● Exercise passage
*** Block opens ***
Introduction to Digital Radio

Talking about DAB and talking about DRM means talking about Digital Radio. Of course the radio signals themselves are still analog, it is the content that is digital. The advantage of having digital content is obvious, anything that can be expressed as a sequence of bits - audio, video, pictures, websites etc etc - can be transmitted. In DAB, Digital Audio Broadcasting, audio services carry usually text, pictures and sometimes complete websites with them.

The downside is of course that the receiver is (far) more complex than that for e.g. AM or FM. Listening to digital radio with a crystal receiver, or an old fashioned receiver with glowing tubes does not make much sense then: radio technique is changing.

On the receiving side we have to do things on two levels. First of all we have to convert an analog signal into bits and second, we have to interpret the bits and (re)construct the audio or multimedia that was input to the transmitter.

There are a few different approaches for the implementing digital radio. Different parts of the world use different systems. Europe and Australia have embraced the afore mentioned DAB (Digital Audio Broadcasting) (or better DAB+), some African and Asian countries experiment - and implement - DRM, Digital Radio Mondiale, while the US have their own system.

Digital Radio: a note on the underlying technique

Most systems for digital radio share a single underlying principle for the transmitting of bits. The principle is based on OFDM, Orthogonal Frequency Division Modulation. While that sounds complicated, it is - at least in principle - simple.
*** Block closes ***
● Exercises to complete
[A] Rewrite the paragraph of the digital radio introduction that begins "There are a few different approaches" as a short bulleted list that keeps its main facts.
[B] Extend the digital radio introduction with a paragraph that picks up after its last sentence.

● Data excerpt
*** Block opens ***
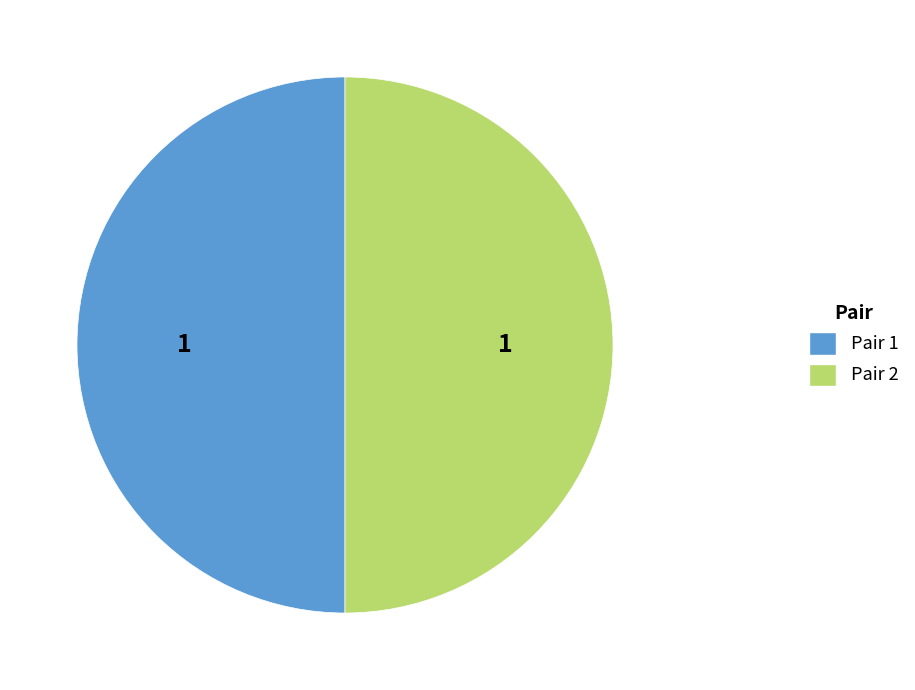

What is the ratio of the value at Pair 1 to the value at Pair 2?

1.0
*** Block closes ***
● Responses to the tasks
[A]
- Digital radio is implemented with several systems that differ by region.
- Europe and Australia: DAB (Digital Audio Broadcasting), or better, DAB+.
- Some African and Asian countries: experimenting with and implementing DRM (Digital Radio Mondiale).
- The US: a system of its own.

[B]
We start with a vector of digital data (encoded as complex numbers). We consider the data elements to be "carriers", i.e. elements in the frequency domain. We apply an inverse FFT operation on these carriers. As known, applying an inverse FFT operation to elements in the frequency domain creates the FFT-ed elements in the time domain. (It is common to extend the input vector are both sides by a number of null carriers.)

To add redundancy, each vector resulting from the inverse FFT operation is extended (preceded) by a so called cyclic prefix. This prefix consists of copies of the last N elements of the vector. The function of the cyclic prefix is twofold:

  1. it can be used to decide where in the time domain the word starts, correlating the values in the prefix with the last samples of the word is the technique to apply here;

  2. By looking at the phase difference between corresponding elements in the cyclic prefix and the last segment of the word gives a (good) indication of the frequency offset.

So, as an example, if we start with a vector of say 1536 complex values, i.e. the initial carriers for a DAB word, we extend the vector to 2048 carriers by adding 256 null carriers to each side of the vector. The FFT operation generates a vector of 2048 time domain elements. We make a copy of the last 504 elements of output of the FFT operation and put that in fromt of the vector of 2048 elements resulting in a vector of 2552 elements.

The values in the extended vector, in this example 2552 complex values, are then fed into an DA converter, the result of which is mixed with an oscillator signal to shift the frequency. The resulting analog signal is amplified and fed into some antenna system.

dab

A receiver for digital radio takes the reverse route. We assume we have a device that is able to tune to a given frequency, shift the signal frequency to an IF of 0, and feed the signal to an AD converter. The software at the receiver side then collects the samples, in the example above 2552 samples per group, removes the cyclic prefix, feeds the vector - in the example now 2048 complex values - into an FFT processor, and takes from the result the 1536 carriers by removing the null carriers. The result then is the basis for extracting bits and interpreting the signal.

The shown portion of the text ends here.